Hadiah dari TUHAN

Rizky Ade Putra
Chapter #3

Nama yang bermakna, untuk anak yang masih lemah

Dari sedikitnya perkataan kasar yang Ayah-ku dapatkan, tidaklah lain berasal karena-ku. Tapi saat Aku mengatakan itu adalah, “Karena-ku”, entah apa yang Ayah fikirkan sama atau tidaknya dengan apa yang Aku fikirkan.

Aku mengatakan bahwa sedikitnya perkataan kasar yang Ayah-ku dapatkan dari berbagai bentuk, rupa dan wujud manusia, tidaklah lain berasal karena-ku, bukanlah suatu hal yang Aku katakan tanpa alasan. Walaupun Aku mengatakan hal tersebut hanya berdasarkan dari asumsi-ku saja, melainkan tidak pernah Ayah katakan itu secara langsung, tapi tetap saja menurut-ku itu adalah kebenaran.
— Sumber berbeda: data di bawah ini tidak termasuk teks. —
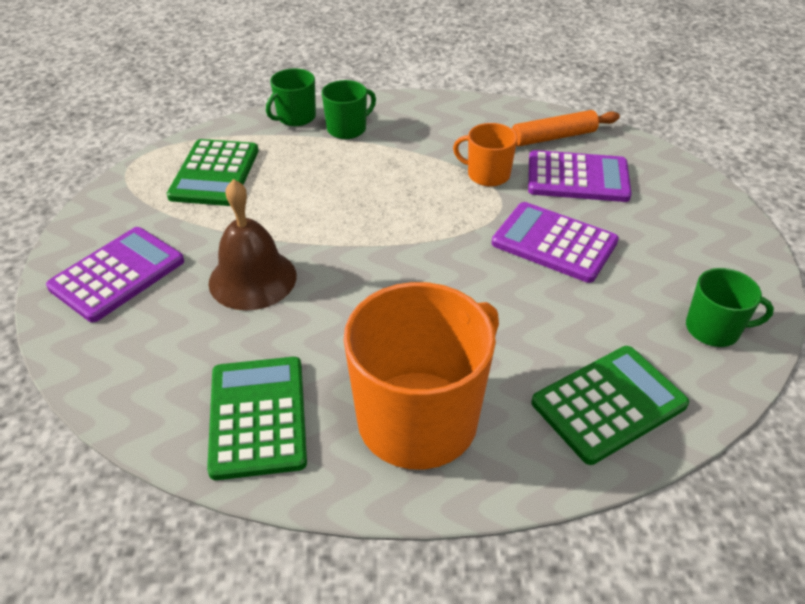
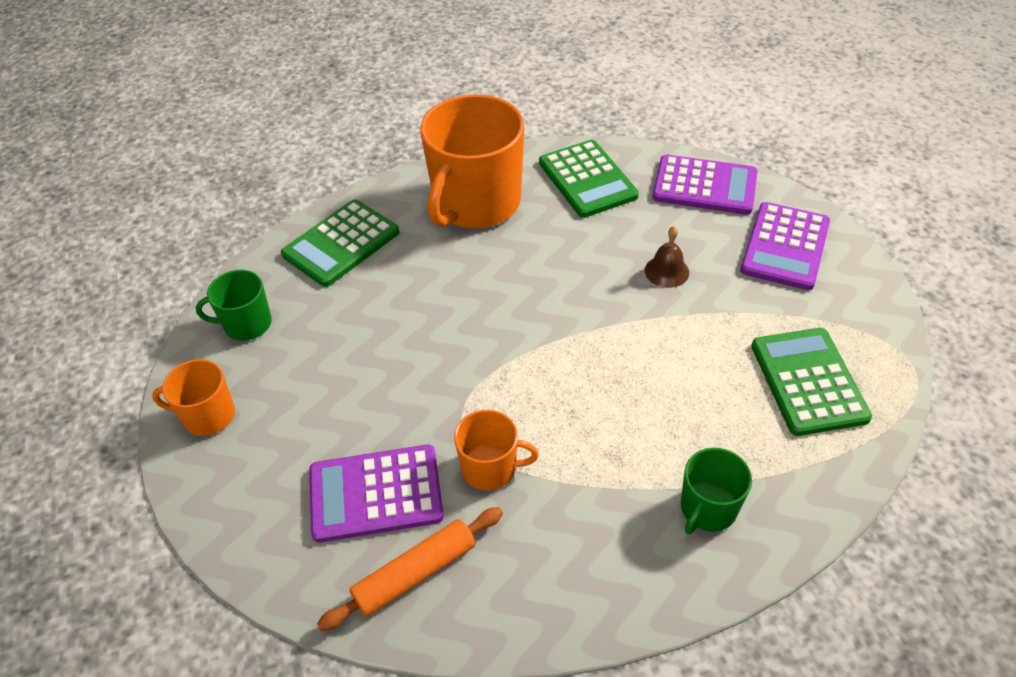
camera: 165 degrees right, 5 degrees up
brown bell [209,179,296,310] -> brown bell [645,226,689,288], size x0.54
green mug [266,68,316,126] -> none
purple calculator [492,202,619,283] -> purple calculator moved to [652,154,758,215]
none -> orange mug [152,359,235,436]

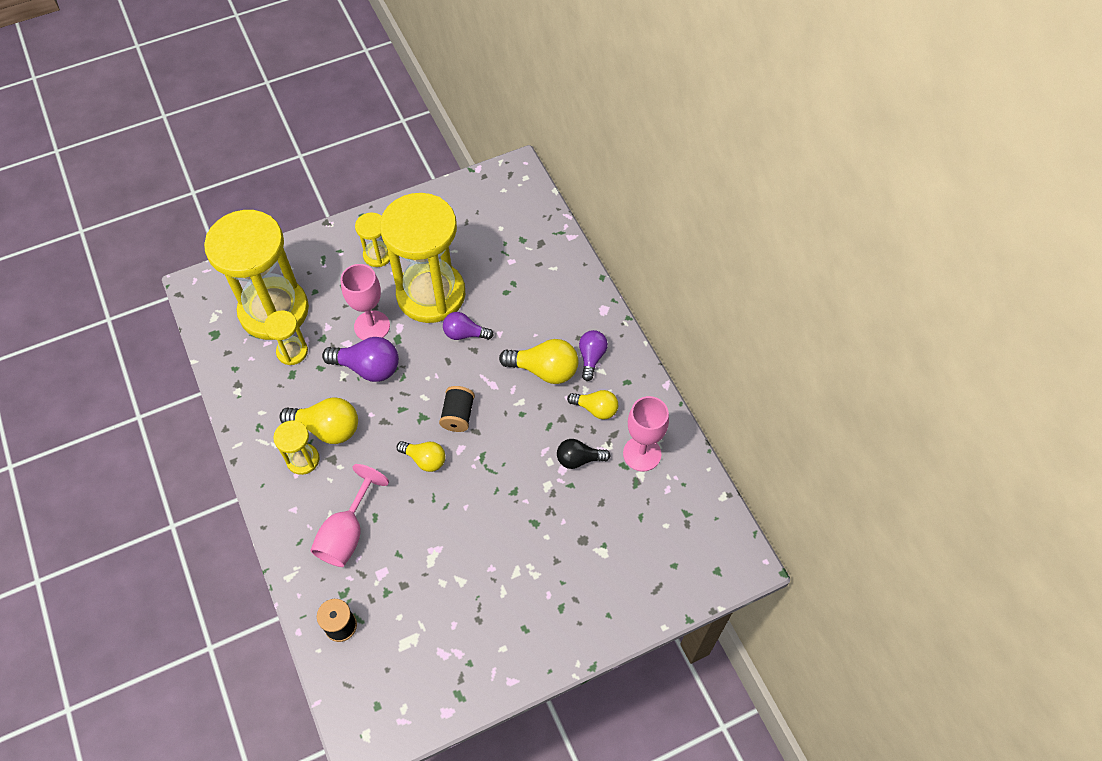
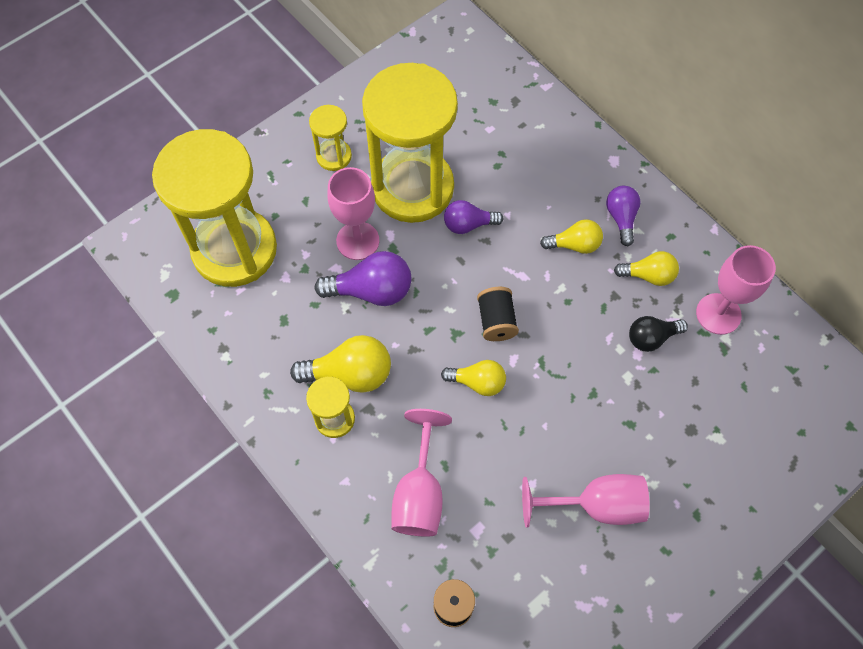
camera: 15 degrees left, 5 degrees up
yellow hourglass [264,311,308,365] -> none
yellow light bulb [499,339,578,384] -> yellow light bulb [540,219,603,254], size x0.64
none -> pink goblet [522,474,650,528]

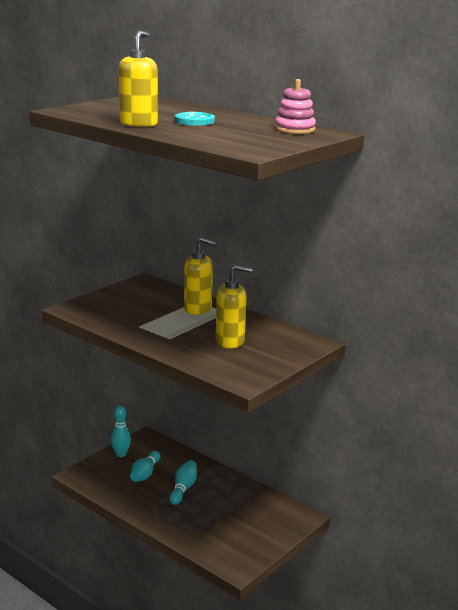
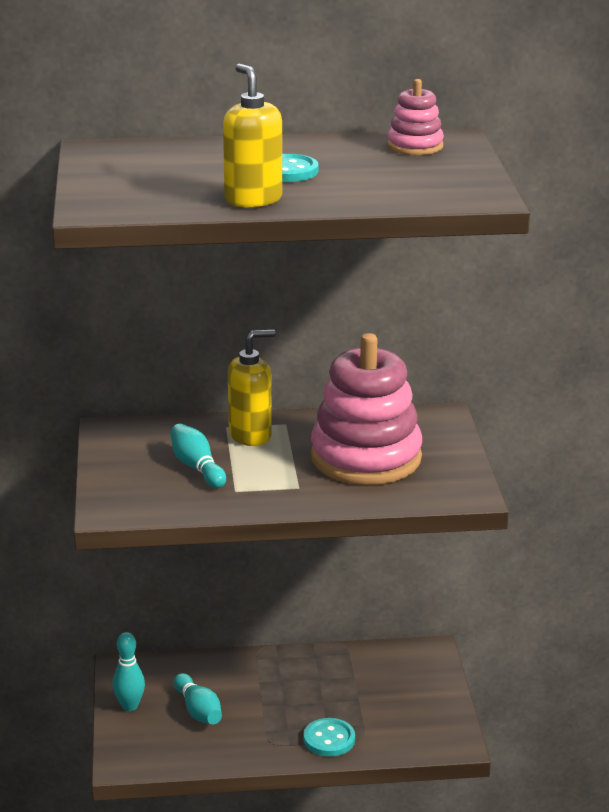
camera: 45 degrees left, 5 degrees up
turquoise bowling pin [169,460,197,505] -> turquoise bowling pin moved to [170,424,226,488]
yellow soap dispenser [216,265,252,349] -> pink stacking toy [311,333,422,485]
none -> turquoise button [304,718,355,757]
Aku yang berkata demikian karena sering kali Ayah dipelakukan tidak selayak-nya manusia karena Aku yang saat belum bersekolah selalu ikut Ayah bekerja. Tapi, Aku tidak meminta agar Ayah mengajak-ku dengan-nya setiap kali Ia bekerja, dan entah alasannya apa pada saat kecil dulu.*

Tapi jika alasan Ayah selalu mengajak-ku saat Ia bekerja hanya untuk mendengar para manusia yang tidak beradab senonoh pada Ayah, lebih baik Aku dirumah saja bersama Ibu-ku. Biarlah Aku membantu Ibu memasak walau seperti anak perempuan yang lama – kelamaan akan hafal letak warung dan pasar disekitaran rumah karena sering berbelanja.

Dengan begitu, Aku tidak merasakan sakit hati yang rasanya jika Aku mempunyai senjata mematikan, akan Aku bunuh setiap orang yang berkata kasar pada Ayah-ku walau hanya satu kata.
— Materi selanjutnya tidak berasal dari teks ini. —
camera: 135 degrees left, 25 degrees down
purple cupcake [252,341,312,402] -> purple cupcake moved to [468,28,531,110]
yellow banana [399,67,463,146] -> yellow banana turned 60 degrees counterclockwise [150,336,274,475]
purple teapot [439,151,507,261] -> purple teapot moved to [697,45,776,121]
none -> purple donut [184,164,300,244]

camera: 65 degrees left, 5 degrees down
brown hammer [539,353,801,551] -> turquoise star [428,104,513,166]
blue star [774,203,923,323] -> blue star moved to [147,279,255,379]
Tapi, setiap kali sesudah Aku melihat sekaligus mendengar Ayah di caci maki oleh para manusia biadab yang entah alasan apa Ia dilahirkan di dunia jika hanya untuk mencaci maki manusia lain, ada satu hal yang aku herankan.

Satu hal yang sangat amat Aku herankan dan membuat Aku berfikir dalam hati-ku, “Sepertinya Ayah-ku bukanlah manusia biasa pada umumnya.” Dan hal yang membuat-ku sampai berfikiran seperti itu adalah, Aku tidak pernah mendengar, melihat, atau merasakan kebencian dalam diri Ayah terhadap orang yang telah mencaci maki Ayah sampai seolah menghampus harga diri-nya yang padahal, Ayah-ku juga seorang manusia.